The package was misaddressed, so it was returned to the US where authorities discovered it, said Frauke Scheuten, spokeswoman for the German federal prosecutors office.
This letter has been fabricated in an attempt to find evidence against Ziad Jarrah, Jamal Jarrah said in a telephone interview Sunday.
The suspects uncle said it was suspicious that the address on the package contained a mistake that resulted in it being sent back to the US, saying his nephew had known his girlfriend for five years and would not have made such a mistake.
Der Spiegel quoted the letter saying: I have done what I had to do. You should be very proud, because it is an honor and in the end you will see that everyone will be happy.
Jamal Jarrah has suggested his nephew was merely a passenger on the flight rather than one of the hijackers.
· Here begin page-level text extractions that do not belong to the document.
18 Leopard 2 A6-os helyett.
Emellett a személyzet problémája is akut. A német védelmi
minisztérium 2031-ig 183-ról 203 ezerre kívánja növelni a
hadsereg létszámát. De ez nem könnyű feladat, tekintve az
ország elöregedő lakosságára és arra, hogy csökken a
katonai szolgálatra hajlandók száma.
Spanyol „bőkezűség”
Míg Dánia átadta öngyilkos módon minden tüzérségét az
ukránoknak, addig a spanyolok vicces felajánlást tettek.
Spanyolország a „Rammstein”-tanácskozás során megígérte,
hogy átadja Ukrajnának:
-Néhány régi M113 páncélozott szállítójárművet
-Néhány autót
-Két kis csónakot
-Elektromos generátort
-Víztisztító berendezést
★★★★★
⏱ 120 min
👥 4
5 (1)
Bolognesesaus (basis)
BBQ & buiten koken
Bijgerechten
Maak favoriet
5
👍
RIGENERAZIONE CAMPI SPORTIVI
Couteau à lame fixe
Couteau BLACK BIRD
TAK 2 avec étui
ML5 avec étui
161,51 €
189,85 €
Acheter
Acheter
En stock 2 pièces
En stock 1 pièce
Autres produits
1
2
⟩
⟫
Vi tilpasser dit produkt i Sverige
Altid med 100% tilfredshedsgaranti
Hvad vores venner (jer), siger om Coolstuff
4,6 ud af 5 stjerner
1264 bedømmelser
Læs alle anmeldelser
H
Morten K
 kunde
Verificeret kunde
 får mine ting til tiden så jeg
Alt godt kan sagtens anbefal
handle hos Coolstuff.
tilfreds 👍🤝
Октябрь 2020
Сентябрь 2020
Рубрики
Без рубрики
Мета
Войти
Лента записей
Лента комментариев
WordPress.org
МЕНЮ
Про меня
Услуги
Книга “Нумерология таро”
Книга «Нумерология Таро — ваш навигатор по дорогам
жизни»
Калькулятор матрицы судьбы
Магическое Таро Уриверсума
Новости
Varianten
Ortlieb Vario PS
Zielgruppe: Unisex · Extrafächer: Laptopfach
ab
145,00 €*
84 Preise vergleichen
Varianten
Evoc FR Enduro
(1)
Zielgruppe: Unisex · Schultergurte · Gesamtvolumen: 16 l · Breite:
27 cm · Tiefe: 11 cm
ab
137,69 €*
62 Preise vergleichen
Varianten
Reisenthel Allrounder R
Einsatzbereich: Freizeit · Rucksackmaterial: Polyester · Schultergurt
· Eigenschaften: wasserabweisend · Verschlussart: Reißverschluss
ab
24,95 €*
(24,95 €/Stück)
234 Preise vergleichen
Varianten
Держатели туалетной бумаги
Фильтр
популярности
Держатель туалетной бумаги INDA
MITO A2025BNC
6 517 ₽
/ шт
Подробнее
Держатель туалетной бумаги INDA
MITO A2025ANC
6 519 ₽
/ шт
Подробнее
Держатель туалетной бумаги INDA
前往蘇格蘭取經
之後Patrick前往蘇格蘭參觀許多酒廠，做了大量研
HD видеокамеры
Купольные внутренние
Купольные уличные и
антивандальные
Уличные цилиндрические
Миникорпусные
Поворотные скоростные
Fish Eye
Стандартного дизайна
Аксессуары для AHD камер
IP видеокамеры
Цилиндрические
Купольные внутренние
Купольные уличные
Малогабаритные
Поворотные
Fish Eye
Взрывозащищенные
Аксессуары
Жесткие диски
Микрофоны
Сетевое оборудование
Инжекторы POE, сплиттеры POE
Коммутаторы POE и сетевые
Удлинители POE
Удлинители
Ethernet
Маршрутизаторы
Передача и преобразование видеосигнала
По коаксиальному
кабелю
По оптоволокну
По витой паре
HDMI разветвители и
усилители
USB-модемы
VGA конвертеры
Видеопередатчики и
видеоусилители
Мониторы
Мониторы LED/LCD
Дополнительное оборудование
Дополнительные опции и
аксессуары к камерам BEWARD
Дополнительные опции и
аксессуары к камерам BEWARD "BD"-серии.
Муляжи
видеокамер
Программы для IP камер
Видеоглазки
The mis-addressed letter is odd, yes, but not impossible when someone is doing something like this under great stress.
D
Funny. But seriously, even Atta's parents did not expect him to be sucked into the fundamentalists' recruiting cells that operate in Western countries such as Germany, England, the US . . . I don't know the story of this uncle, but young men such as his nephew are often sent to the west for secular educations by families which are NOT fundamentalists. The guys are then recruited/seduced during their stays abroad, because it is easier for this to happen in our free societies than in the Arab countries from which they come and which are trying NOT to be taken over by the likes of the Taliban . . . These relatives could be in shock, like we would be if our kid was recruited by an awful sect of some kind . . .
Maybe he spoke with fluency because he had practiced saying those words - over and over until he was able to speak those particular English words with fluency.
Asle had already reported Ziad missing, just as she had 18 months ago when he disappeared for up to five weeks. And what she told the Jarrah family over the telephone then gave them their first suspicion that something was terribly wrong with their only son.
For according to a family friend, Asle told the Jarrahs that her fiancée, who would visit her each weekend from his university in Hamburg, might have gone to Afghanistan. Jamal Jarrah confirmed to me that this is what Asle had feared. "But it turned out that he had been moving from his first university in Greifswald to his new courses in Hamburg and had not been in contact with Asle during that time.'' Five weeks to change universities? Without telling his fiancée? Jamal hinted at some problems between the couple at that time. But even so, would he not have told his girlfriend his whereabouts?
The details of Ziad's life are as simple - or so the family say - as his death is obscure. Three other men have been named as hijackers of Flight UA93 - Ahmed Alhaznawi, Ahmed Alnami and Saeed Alghamdi - and if two of them lived with Ziad in Germany, his guilt seemed even more certain when it was revealed that one of his fellow students was Mohamad Atta, the Egyptian-born pilot who crashed American Airlines flight AA11 into the World Trade Centre on Tuesday morning. "You cannot choose your fellow students," Jamal Jarrah said. "He wouldn't have known his fellow students before he turned up at the university.'' Or would he?
An excellent point! It seems likely that these hijackings were very carefully rehearsed. Atta, or whoever was in charge, must have made sure that all the hijacking crews had a meticulous plan that would prevent any screwups. The biggest problem with Flight 93 was that it left 45 minutes late, so the passengers who called home found out about the WTC and knew what was going to happen to them unless they did something, and they had time to formulate a plan and carry it out. Also, Jarrah and company could not have known that Flight 93's passengers included so many former athletes that would easily be able to overpower them.
The letter could have been mis-addressed because Jarrah was addressing it from memory, or writing it in English or German, with which he was not as familiar, and misplaced a number or misspelled a street name. Or, he could have left it for someone else to mail, along with the anthrax letters.